Last Thursday, the theater company unfortunately did not advance out of Bi-District to the next round. Remey said that the competition was definitely tougher with some things working “against them” at the competition.

“During the actual tech rehearsal and the performance, our set didn’t entirely fit in the midline so we had to make a few adjustments there which was fine; it actually ended up working out,” Remey said, “During the show though, our show file with all the lights and stuff programed actually ended up getting deleated.
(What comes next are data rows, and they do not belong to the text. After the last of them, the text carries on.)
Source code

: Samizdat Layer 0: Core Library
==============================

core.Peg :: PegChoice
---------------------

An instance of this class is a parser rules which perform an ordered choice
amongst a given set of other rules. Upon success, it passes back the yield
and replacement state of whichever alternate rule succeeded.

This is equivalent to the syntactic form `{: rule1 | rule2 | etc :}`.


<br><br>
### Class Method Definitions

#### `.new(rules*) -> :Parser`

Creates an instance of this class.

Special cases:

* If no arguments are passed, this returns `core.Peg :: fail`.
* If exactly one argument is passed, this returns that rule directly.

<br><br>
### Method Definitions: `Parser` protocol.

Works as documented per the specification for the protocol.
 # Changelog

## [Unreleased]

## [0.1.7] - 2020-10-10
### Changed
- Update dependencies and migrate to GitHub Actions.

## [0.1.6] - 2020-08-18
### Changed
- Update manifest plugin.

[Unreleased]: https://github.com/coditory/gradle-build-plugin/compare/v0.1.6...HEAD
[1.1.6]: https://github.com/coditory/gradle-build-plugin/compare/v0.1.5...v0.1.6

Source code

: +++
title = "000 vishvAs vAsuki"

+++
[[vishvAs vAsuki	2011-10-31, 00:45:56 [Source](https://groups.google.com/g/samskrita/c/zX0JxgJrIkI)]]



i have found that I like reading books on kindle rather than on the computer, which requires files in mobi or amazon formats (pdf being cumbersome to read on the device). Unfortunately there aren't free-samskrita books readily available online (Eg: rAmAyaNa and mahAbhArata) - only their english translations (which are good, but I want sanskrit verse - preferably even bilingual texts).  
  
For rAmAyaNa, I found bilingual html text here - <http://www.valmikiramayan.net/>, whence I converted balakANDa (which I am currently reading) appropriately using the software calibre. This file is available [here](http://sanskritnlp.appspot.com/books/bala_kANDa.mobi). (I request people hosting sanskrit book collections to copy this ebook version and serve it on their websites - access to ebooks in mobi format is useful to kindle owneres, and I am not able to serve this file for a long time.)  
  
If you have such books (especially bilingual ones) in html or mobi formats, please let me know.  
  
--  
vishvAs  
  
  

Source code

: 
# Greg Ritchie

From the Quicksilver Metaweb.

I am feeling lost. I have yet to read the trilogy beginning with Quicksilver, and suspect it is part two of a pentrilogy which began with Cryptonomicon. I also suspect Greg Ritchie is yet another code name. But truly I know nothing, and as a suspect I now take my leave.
So Brooke turned it off after trying to fix it, because after the first three cues it wasn’t our show anymore, and basically made the show up as she went with the lights, which is ridiculously impressive.”

Even though the theater company didn’t end up advancing to the next round, they are proud of what they pulled off, given the circumstances of what happened at the competition.

“We were a little bit bummed that we didn’t advance,” Benedict said. “We were obviously hopeful, but we weren’t going to be obviously shocked that we didn’t because Vandegrift has never advanced out of Bi-District. So obviously we were a little disappointed but overall super proud of our show and at peace with our decision.” 

By making it to the Bi-District level, the Vandegrift Theatre Company matched the “record” that previous OAP classes had set. .

“If we would’ve have advanced again, we would’ve broken the school record, but we didn’t unfortunately,” Dickerson said. “But it felt great because not one person in the cast or crew has done high school UIL before, and we just kept advancing.”

Senior Ainsley Gilbert as one of the Mary’s rehearses her scene (Dayna Ung)

Besides the group winning awards for the piece, many individual awards were announced and given to students to honor their performances individually. Both Dickerson, Remey and Benedict were awarded individual awards with Dickerson awarded “Best Technician” and “Best Tech Crew,” Remey for “Honorable Mention All-Star Cast” and Benedict for “Best Performer” two times. 

“My character only shows up only three or four times, so to get an award for only showing up a couple of times was really cool and kinda like confirming how hard I worked,” Remey said, “What was more important to me though than the award was when everybody was just freaked out when I got the award–it was really cool.”

Being her first ever UIL competition performance, Dickerson said she is going to remember the relationships she’s made along the way.

“To put on a show like this and for all of us to be working in such a tight knit group and do something as stressful and chaotic as UIL theater, you become so close,” Dickerson said. “And all of us are such a family and you don’t get tha, especially with theater groups and such.”

Next Monday at 7:00, the theater company will be having their live curtain call performance of their One Act Play where students, parents and teachers can come and watch what they have been working on. Remey said he hopes to see a bunch of people there.

“I just want a bunch of people to feel the electricity that happens when we’re all on stage together because we all kind enter this one mind set and I hope the audience can experience that,” Remey said. “And [I want the audience to] see through our show how hard we worked and how much we put into it.”